Bacalhau: 365 maneiras de aditivá-lo


Os portugueses têm capitulado em várias frentes de guerra. Foram espezinhados pelo galope incessante do desemprego, abalroados pela avalancha inexorável do défice e trespassados pela lança infindável da austeridade. No entanto, nada os preparou para a humilhação que se avizinha: a derrota na contenda do bacalhau frente à Dinamarca, Islândia e Noruega.

Na verdade, contra a vontade de Portugal, o triunvirato nórdico está perto de ver aprovada a introdução de aditivos alimentares na secagem do bacalhau por parte da União Europeia. Para ser mais específico, os pomos da discórdia são os polifosfatos E-450, E-451 e E-452, os quais podem adulterar o sabor do fiel amigo. Portanto, depois da gasolina, o símbolo maior da cozinha portuguesa corre o risco de ser igualmente aditivado. Face a este cenário, não me admira que, em breve, as peixarias comecem a comercializar Bacalhau GForce. Ao contrário do bacalhau tradicional, aquele deverá aumentar a performance do estômago no processo digestivo, optimizar os movimentos peristálticos do intestino delgado e reduzir a concentração de notas nas carteiras dos consumidores. Mais tarde, poderá mesmo surgir o cartão de pontos Bacalhau Frota, através do qual será possível amealhar descontos nas secções de frutas e legumes de qualquer praça do país.

Com a iminente adulteração do sabor do bacalhau, as pessoas questionam-se, apreensivas, sobre o que virá a seguir. Será que vão aparecer sardinhas embebidas em polissorbatos E-432 e E-433 ou alheiras de ésteres E-472a e E-472b? Por este caminho, os restaurantes terão de substituir os menus por catálogos de aditivos alimentares e distribuir à entrada máscaras de protecção química. Antevejo mesmo uma profunda alteração nos diálogos entre clientes e empregados de mesa:

- Boa tarde.
- Boa tarde. Quais os aditivos alimentares do dia?
- Ora hoje temos Carragenina E-407 estufada acompanhada com batatinhas de Alginato de Potássio E-402. Temos ainda Conchonilha E-120 no forno com arroz de Licopeno E-160d.
- Pode ser a Carragenina E-407, mas bem passada se faz favor, porque a última que comi deixou-me com manchas verdes na pele.
- Sim senhor. Para beber recomendo-lhe o vinho da casa.
- Vinho da casa? É feito com que aditivos?
- Bem, este vinho é feito de maneira rústica. É composto sobretudo por sumo de uva fermentado.
- Sumo de uva? Vai-me dizer que o vinho da casa é feito com um produto natural sem conservantes, corantes, antioxidantes ou edulcorantes? Desculpe, mas eu não almoço nesta estrebaria! Onde é que isto já se viu? Vou já telefonar ao Laboratório Nacional de Química para fazer de imediato uma vistoria a este restaurante.

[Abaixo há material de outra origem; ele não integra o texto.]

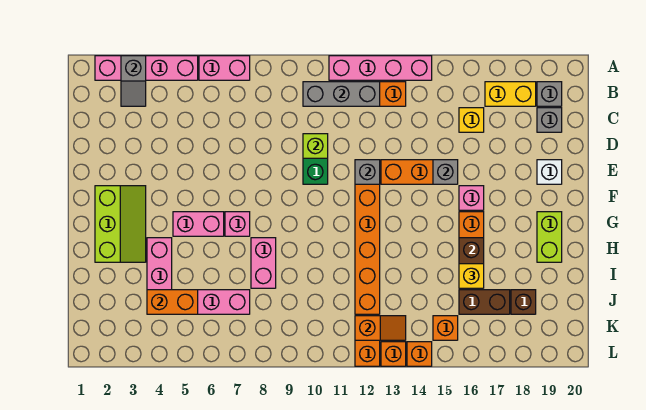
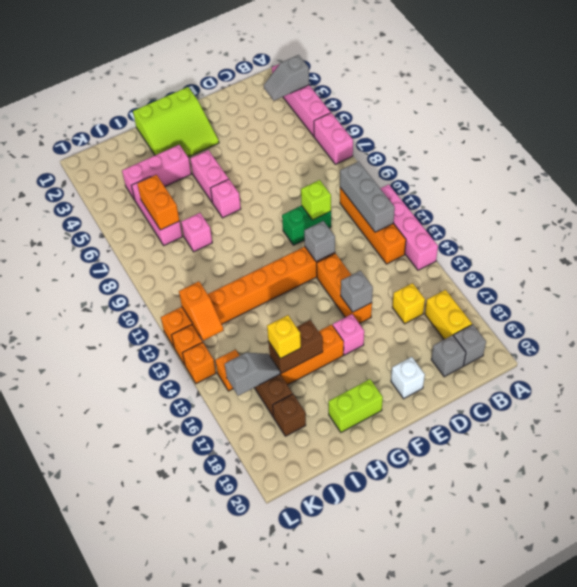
lime 2x3 slope [95,186,146,262] -> lime 3x3 slope [133,87,219,157]
pink 1x2 brick [251,238,276,288] -> pink 1x1 brick [181,213,212,252]
orange 1x2 brick [147,290,198,314] -> orange 1x2 brick moved to [137,175,179,230]
none -> grey 1x2 slope [225,353,280,396]

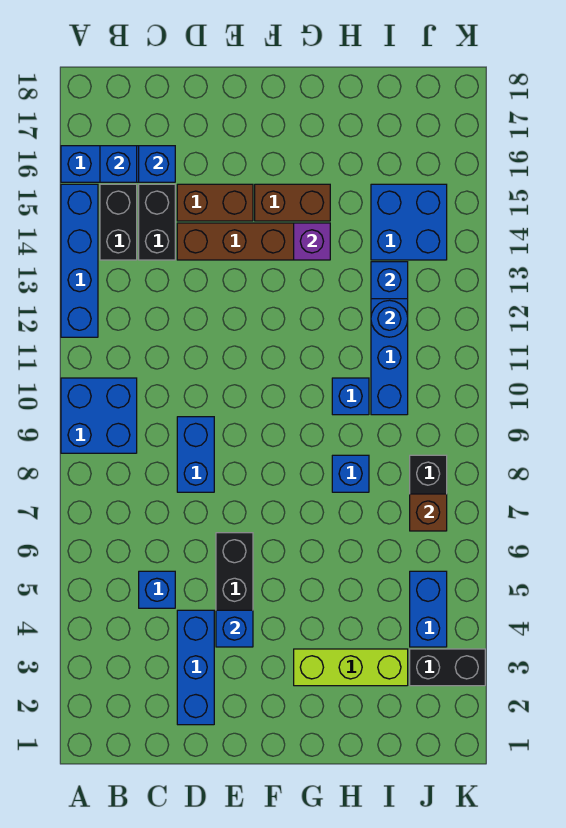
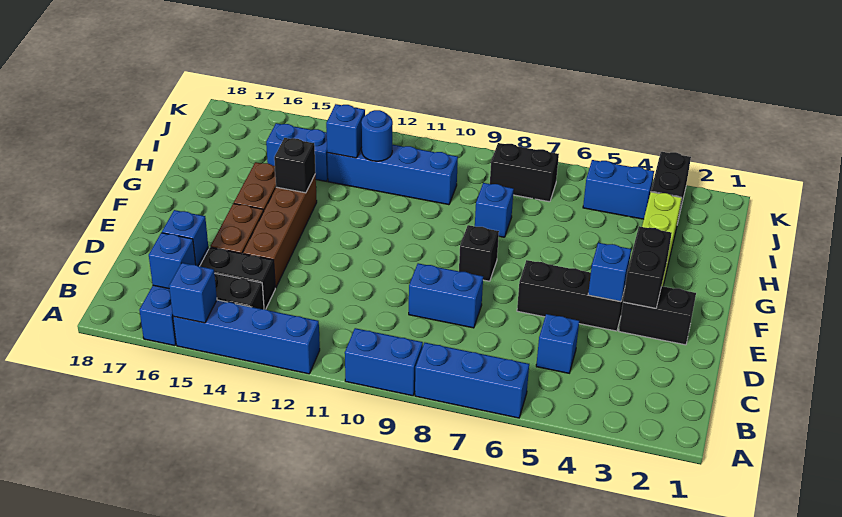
blue 2x2 brick [61,378,137,453] -> blue 1x2 brick [345,328,423,396]
blue 1x3 brick [177,610,214,725] -> blue 1x3 brick moved to [415,343,529,418]
none -> black 1x2 brick [619,286,696,345]
none -> black 1x2 brick [623,226,672,308]
none -> black 1x1 brick [459,225,499,281]
purple 1x1 brick [294,223,330,260] -> black 1x1 brick [274,138,316,193]
blue 1x1 brick [332,378,369,415] -> blue 1x1 brick moved to [169,263,217,323]
blue 2x2 brick [371,184,447,260] -> blue 1x2 brick [266,123,328,181]
brown 1x1 brick [410,494,447,531] -> none

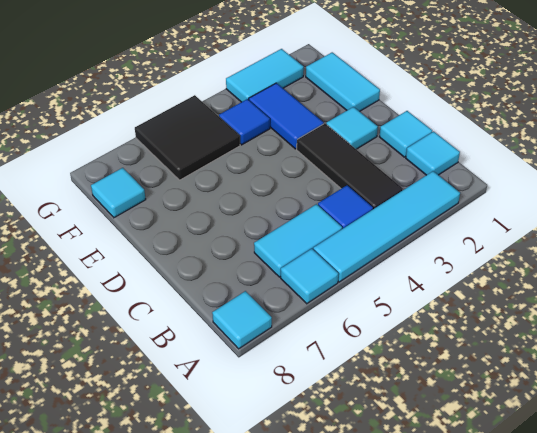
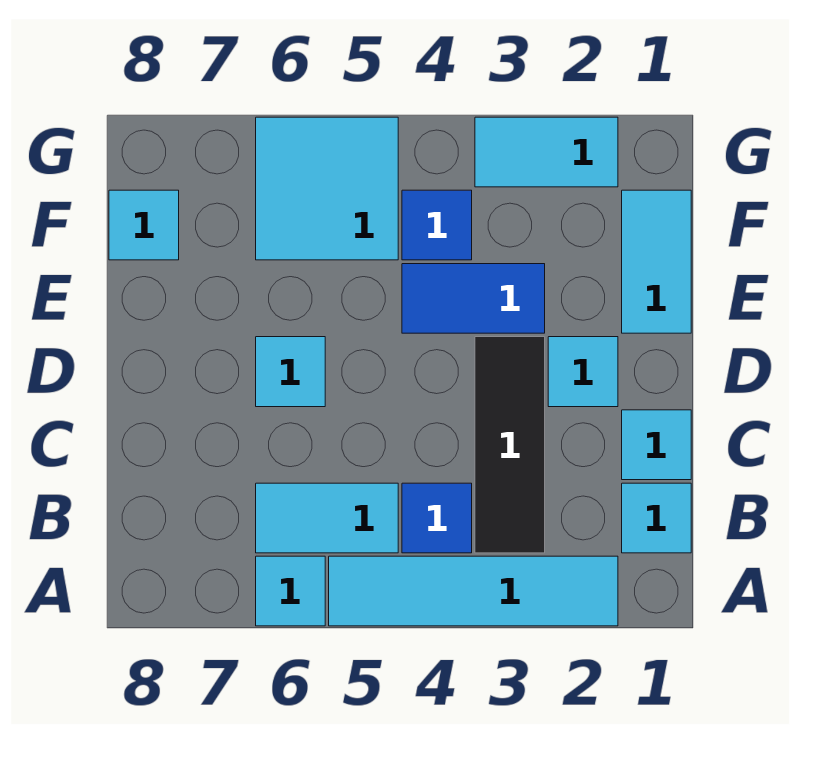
cyan 1x1 tile [212,291,272,349] -> cyan 1x1 tile moved to [256,337,325,407]
blue 1x2 tile [249,83,324,149] -> blue 1x2 tile turned to [402,264,545,333]
black 2x2 tile [135,95,240,180] -> cyan 2x2 tile [256,117,398,260]

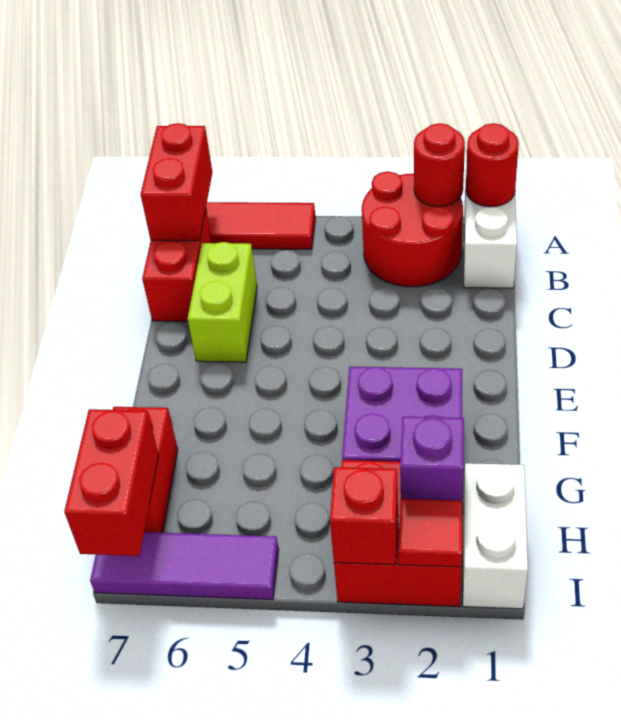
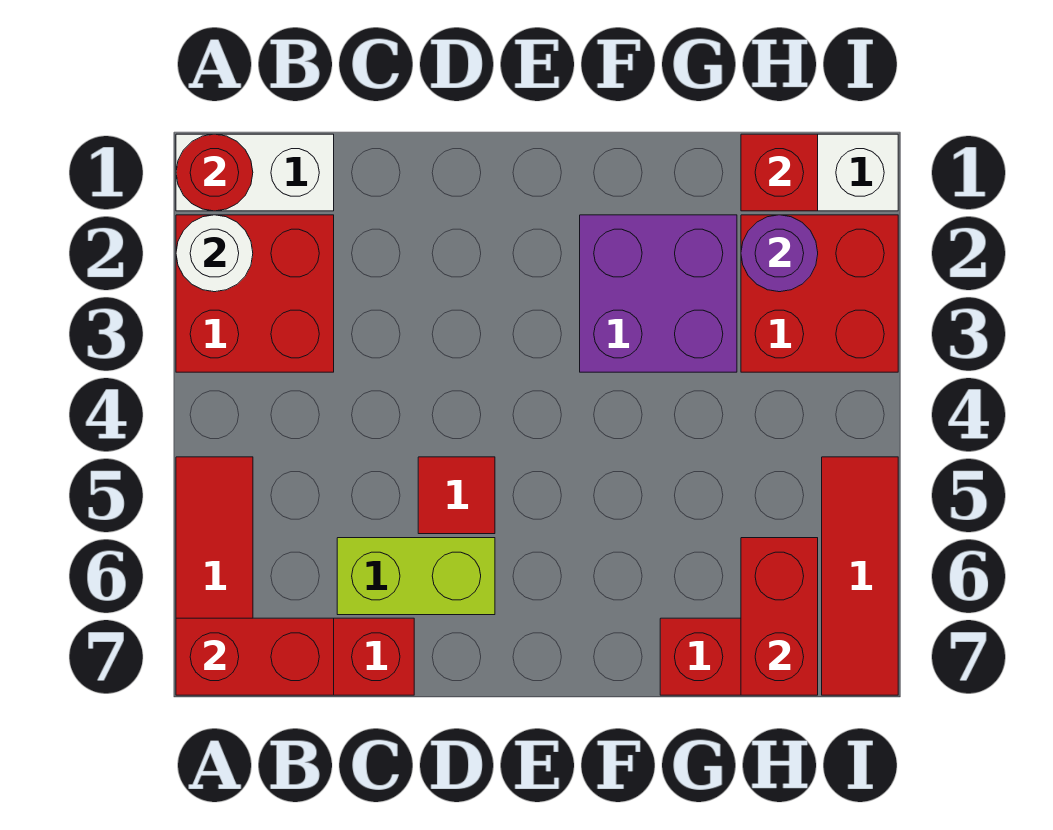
red 2x2 round brick [362,171,463,287] -> red 2x2 brick [176,215,334,372]
red 1x1 round brick [414,123,465,206] -> white 1x1 round brick [176,215,253,292]
purple 1x1 brick [400,417,464,501] -> purple 1x1 round brick [741,215,818,292]
red 1x2 brick [64,409,159,556] -> red 1x2 brick turned to [741,538,818,695]
red 1x1 tile [399,499,462,567] -> red 1x1 tile moved to [418,457,495,534]
red 1x1 brick [330,467,398,565] -> red 1x1 brick moved to [741,134,818,211]
purple 1x3 tile [90,532,279,600] -> red 1x3 tile [822,457,898,695]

Claro que nem tudo é mau. Talvez agora os portugueses deixem de incluir o bacalhau nas suas refeições. O que é uma decisão inteligente, diga-se. Não só por causa dos polifosfatos, mas também porque se trata de um peixe que vive acima das possibilidades da maioria das pessoas. Na verdade, só a propensão para o esbanjamento pode explicar o facto de terem como baluarte gastronómico um animal que vive a milhares de quilómetros de distância. Trata-se de um luxo inaceitável nos tempos actuais, um resquício dos tempos dourados em que viviam com desafogo e olhavam o futuro com confiança. Refiro-me, como é evidente, ao período compreendido entre 1114 e 1126.

O mais sensato será transformar a tainha na principal referência da gastronomia nacional. Além de barata, está mais de acordo com o dia-a-dia dos portugueses: consegue viver em ambientes pouco salubres e aproveita todos os restos para não passar fome. Em nada tem a ver com a opulência do bacalhau, alimentado a arenque nas sumptuosas águas do Atlântico Norte. Sirva-se, portanto, tainha à Zé do Pipo de agora em diante.